# Popping in to say "hi"-



## cindy-e (Feb 14, 2008)

Hi,

I used to post here a lot. Just updating on our homeschool experience... So I have graduated 2 kids and a 3rd graduates this year.

1) The eldest son is in school studying to be an educational psychologist (or a math teacher). He is a certified personal trainer too so he can work part time and make decent money.

2) The eldest daughter is a math/physics double major and honors student at a local university. She is doing quite well and looking at internship or research opportunities for the summer. 

3) The middle child graduates this june so we are in the throws of college visits etc... She has several scholarship offers from several schools, so honestly her college choice will come down to (as it did with the other two) which school that gives her honors designation comes up with the most money. She applied to schools that have a 5 year MBA program and a minor in spanish. 

The two younger kids are still in JH and still being homeschooled as per usual. They are doing well. They are still into math and robotics competitions. The middle son has recently fallen in love with philosophy of all things. =D The youngest is still just in love with climbing trees. 

So... a) If you are homeschooling at it is hard, keep going! The rewards are coming! b) My kids never had trouble getting college admissions or scholarships just because they were homeschooled. That is not something you need to worry about. c) remember that the work you are putting in pays dividends into generations of your family. It's worth it!

Well, that's all for me. How's everybody here doing? 
Cindyc.


----------



## anahatalotus (Oct 25, 2012)

I have been considering giving up homeschooling for a while to put my kids in a charter school while I work and save money for a couple of years. Your post is inspiring and makes me wish I could keep homeschooling my kids instead of returning to work full time.


----------



## halfpint (Jan 24, 2005)

I'm down to my last child, who is in 11th grade. She is hoping to bring up her ACT score to get some scholarship offers. Her score is high enough to get in the colleges that she is considering, but not get scholarships at all of them. She either wants a teaching degree, or maybe nursing. I'm hoping to have her help in a classroom next year so she will have a better idea if that is what she wants to do.

Our oldest is doing well in his job in Computers after graduating college with a Computer degree and minor in music. He runs a web design business on the side and has to turn work down. With a young family, he is not ready to start a full time business though, plus he loves his job as they do web design & programming for many missions organizations.

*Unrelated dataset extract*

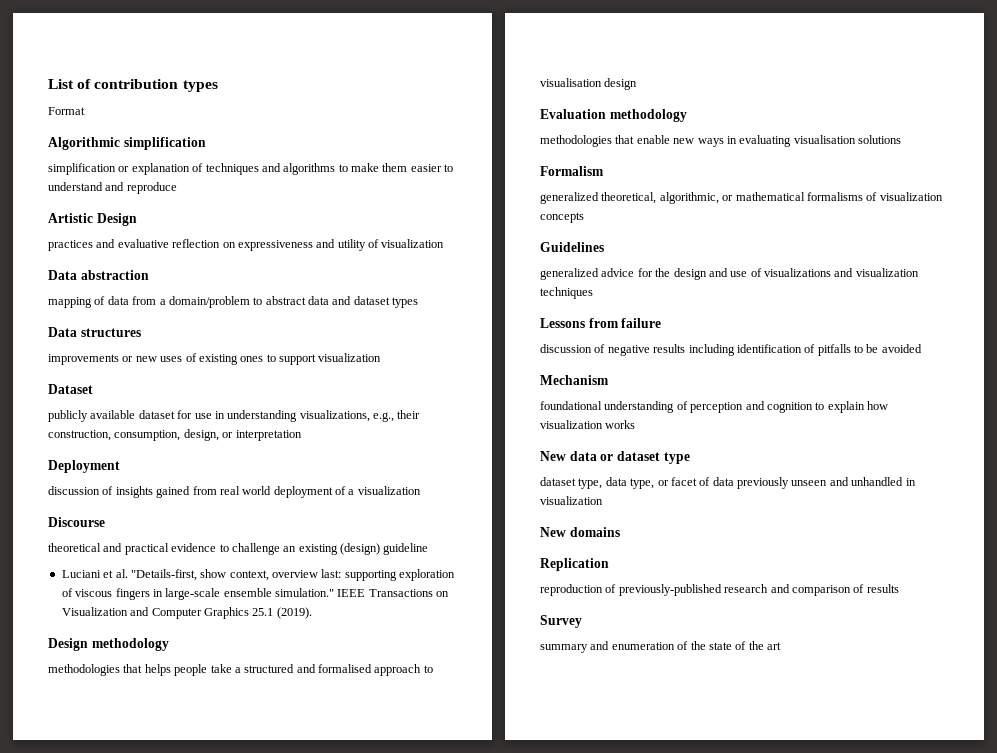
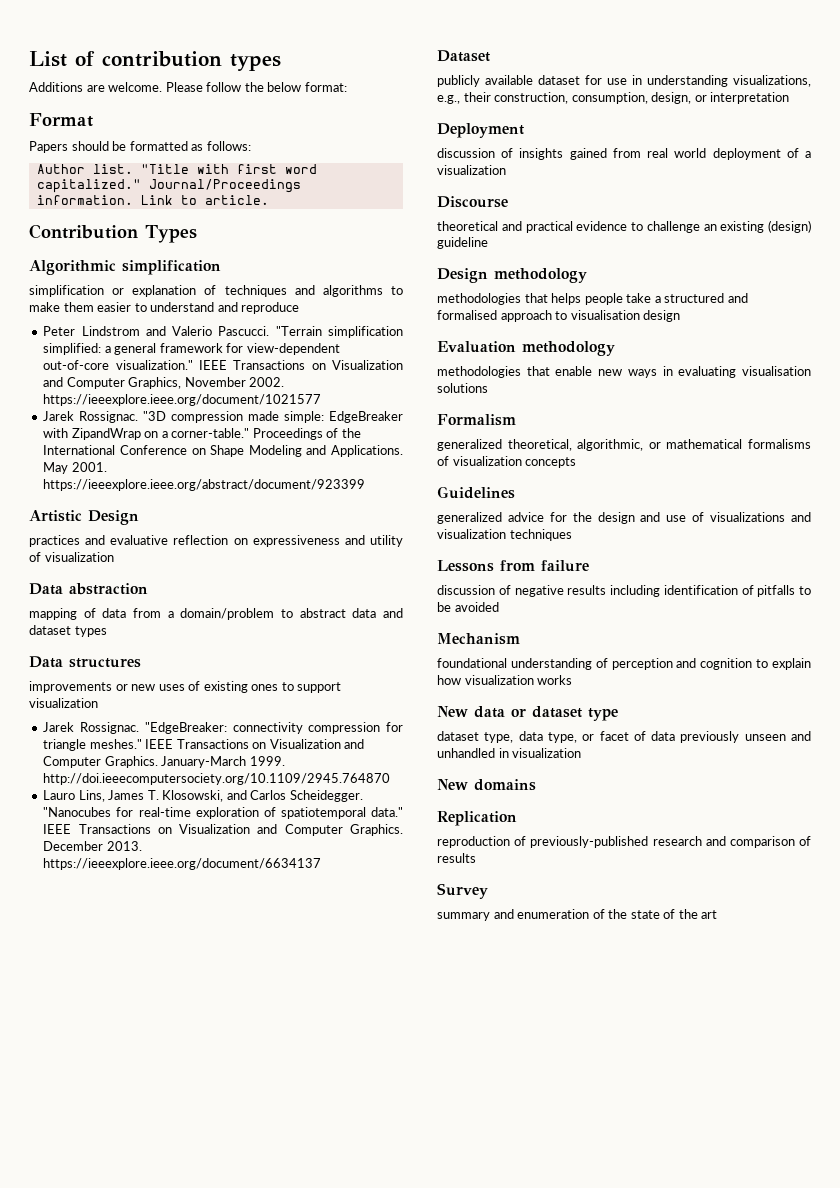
[48,107,85,115] Format -> [29,82,347,92] [29,113,93,127] [29,141,251,153] [36,164,317,174] [36,179,301,193] [36,195,269,205] [29,224,197,243] Additions are welcome. Please follow the below format: // Format // Papers should be formatted as follows: // Author list. "Title with first word capitalized." Journal/Proceedings information. Link to article. // Contribution Types
(177, 188) none -> [43,326,403,338] [43,343,340,355] [43,360,403,370] [43,377,285,389] [43,394,322,406] [43,411,403,423] [43,428,361,440] [43,445,403,457] [43,462,107,474] [43,479,366,491] // Peter Lindstrom and Valerio Pascucci. "Terrain simplification simplified: a general framework for view-dependent out-of-core visualization." IEEE Transactions on Visualization and Computer Graphics, November 2002. https://ieeexplore.ieee.org/document/1021577 // Jarek Rossignac. "3D compression made simple: EdgeBreaker with ZipandWrap on a corner-table." Proceedings of the International Conference on Shape Modeling and Applications. May 2001. https://ieeexplore.ieee.org/abstract/document/923399
(382, 357) none -> [43,722,403,734] [43,739,365,751] [43,756,285,768] [43,773,391,785] [43,790,363,802] [43,807,403,819] [43,824,403,836] [43,841,142,851] [43,858,322,870] // Jarek Rossignac. "EdgeBreaker: connectivity compression for triangle meshes." IEEE Transactions on Visualization and Computer Graphics. January-March 1999. http://doi.ieeecomputersociety.org/10.1109/2945.764870 // Lauro Lins, James T. Klosowski, and Carlos Scheidegger. "Nanocubes for real-time exploration of spatiotemporal data." IEEE Transactions on Visualization and Computer Graphics. December 2013. https://ieeexplore.ieee.org/document/6634137
[61,569,456,581] [61,588,450,600] [61,607,312,619] // Luciani et al. "Details-first, show context, overview last: supporting exploration of viscous fingers in large-scale ensemble simulation." IEEE Transactions on Visualization and Computer Graphics 25.1 (2019). -> (488, 243) none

My 2nd recently was promoted to assistant comptroller at the company he works for, which was a surprise as they told him it would take at least 7-10 years to get that position when he was hired. He was there 3 years. He has a masters degree in Business (graduated college with a 3.9 and his masters with a 4.0 - this from a child that I was told would never be college material) and earned his CPA license.

My 3rd is in his first year of college, and loves most of his classes. He is majoring in Criminology and hoping to become a detective one day. He participated in the police explorers program when in high school, and has met many of the local officers at the Chick-Fil-A where he works. My daughter recently began working there and came home one day saying that all the police officers ask for my son by name - to see if they can eat lunch with him.

Homeschooling has been hard work but it has been worth it to me. 

Another benefit is that labeling doesn't follow them, and they can reach their full potential. My 2nd son had gone to kindergarten and they had already labeled him as not college material. Some of those teachers are shocked at what he has achieved, but he was just a late bloomer. Plus we kept working at things until he was able to do them well, which is why he did so well at college.

Like Cindy, none of my children had any problems getting into college, and so far they have all felt they were better prepared than the majority of their classmates. 
Dawn


----------